James B. and Lee got back well after dark, with Bill seething in the station wagon. They were cold and hungry—having been without food for twenty-four hours—and full of contrition and apologies and explanations about the uselessness of their secondhand car. I was so angry I could hardly speak, and when Bill said to me, "They're a bad lot, Barbara. You never should have hired them," I slammed off to our room and had a good long sulk.

Everyone else left after the holidays. But James B. and Lee lingered on.

While James B. and Lee still worked like dogs out of shame over their most recent lapse, the lapses increased in both size and frequency so that Bill and I simply
expected
to have to go and bail them out every Thursday night or Friday morning. One Friday Lee showed up with a black eye. (James B.) The following Friday James B. had a shiner. (Lee.) Once, in teaching Lee how to drive their secondhand car, James B. managed to get the infernal machine stuck in the sand out in the Tesuque lands and they were gone for two days. Another night Lee called up from Albuquerque to tell us that they were once again in trouble. James B. was in jail.

Since it was after midnight and Albuquerque is a good seventy miles away, we told her that nothing would be done until the following morning, but Lee continued calling—every hour on the hour—and each time a little more intoxicated and a little more anguished.
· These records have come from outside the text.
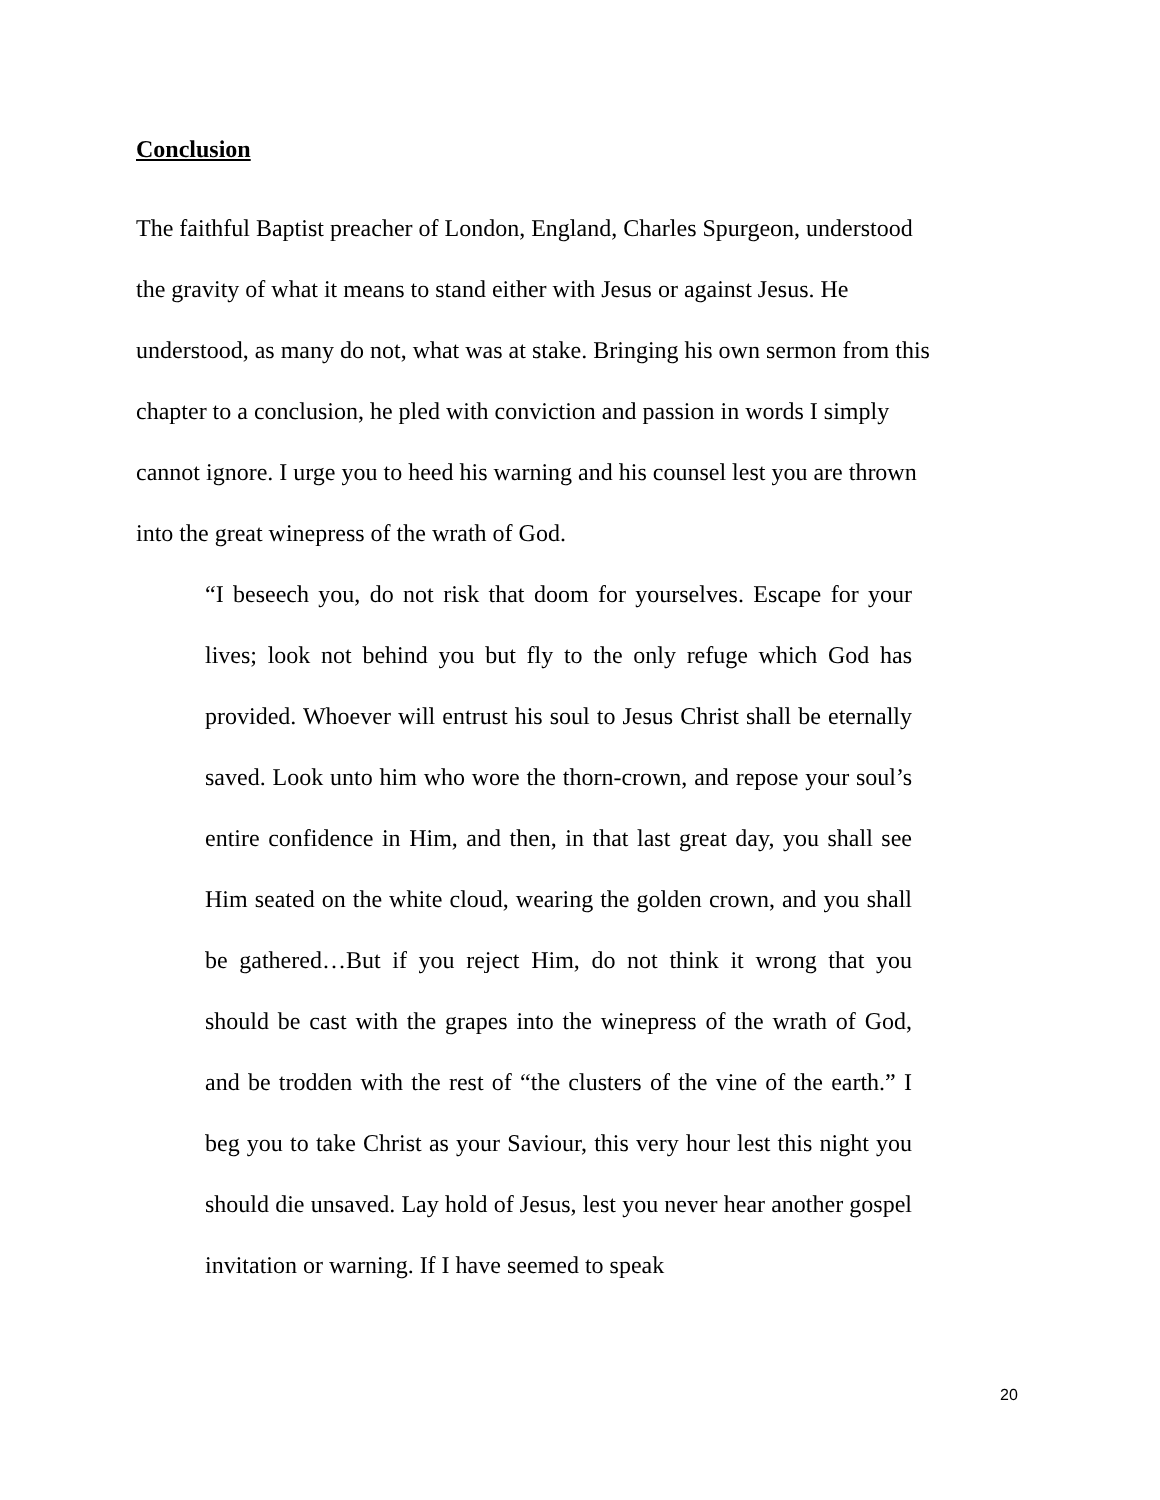Conclusion
The faithful Baptist preacher of London, England, Charles Spurgeon, understood
the gravity of what it means to stand either with Jesus or against Jesus. He
understood, as many do not, what was at stake. Bringing his own sermon from this
chapter to a conclusion, he pled with conviction and passion in words I simply
cannot ignore. I urge you to heed his warning and his counsel lest you are thrown
into the great winepress of the wrath of God.
“I beseech you, do not risk that doom for yourselves. Escape for your lives; look not behind you but fly to the only refuge which God has provided. Whoever will entrust his soul to Jesus Christ shall be eternally saved. Look unto him who wore the thorn-crown, and repose your soul’s entire confidence in Him, and then, in that last great day, you shall see Him seated on the white cloud, wearing the golden crown, and you shall be gathered…But if you reject Him, do not think it wrong that you should be cast with the grapes into the winepress of the wrath of God, and be trodden with the rest of “the clusters of the vine of the earth.” I beg you to take Christ as your Saviour, this very hour lest this night you should die unsaved. Lay hold of Jesus, lest you never hear another gospel invitation or warning. If I have seemed to speak
20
That was the end, I was convinced. But when Bill went off to fire them it turned out not to be the end—just the time
before
the end. I don't know what strange hold James B. and Lee had over my husband, but he just never was quite able to kick them out. This occasion marked their hundredth "one more chance."

To
make
things still worse, we had absolutely
no
guests
in the house. All the ski clubs that had been so devoted to Rancho del Monte in bygone years seemed to have
taken up chess or needlework that winter—anyway, they weren't coming to the ranch. The deficit began mounting
alarmingly and it felt for a time that we never
would
have any more guests. The snow came and the snow went and still there wasn't a soul in the house except
for us. I was getting nervous and edgy and we were both
getting fat from the rich treatment shown to us by James B. and Lee—whenever they were able.

Maxine and Gale Collins took to coming for one long week end each month (usually the week end following a major toot in the Smith family) but they were spending those long week ends inspecting houses, as they had become absolutely sold on Santa Fe as a place to live. Another couple who had stayed with us the summer before also fluttered in, fluttered out, found the home of
their dreams, and fluttered away to pack up and move in.
The Santa Fe realtors were getting richer and richer and the Santa Fe Chamber of Commerce was getting happier and happier, but the Hootons were getting poorer and
poorer, lonelier and lonelier, and it seemed that we were
losing guests faster than we were winning them.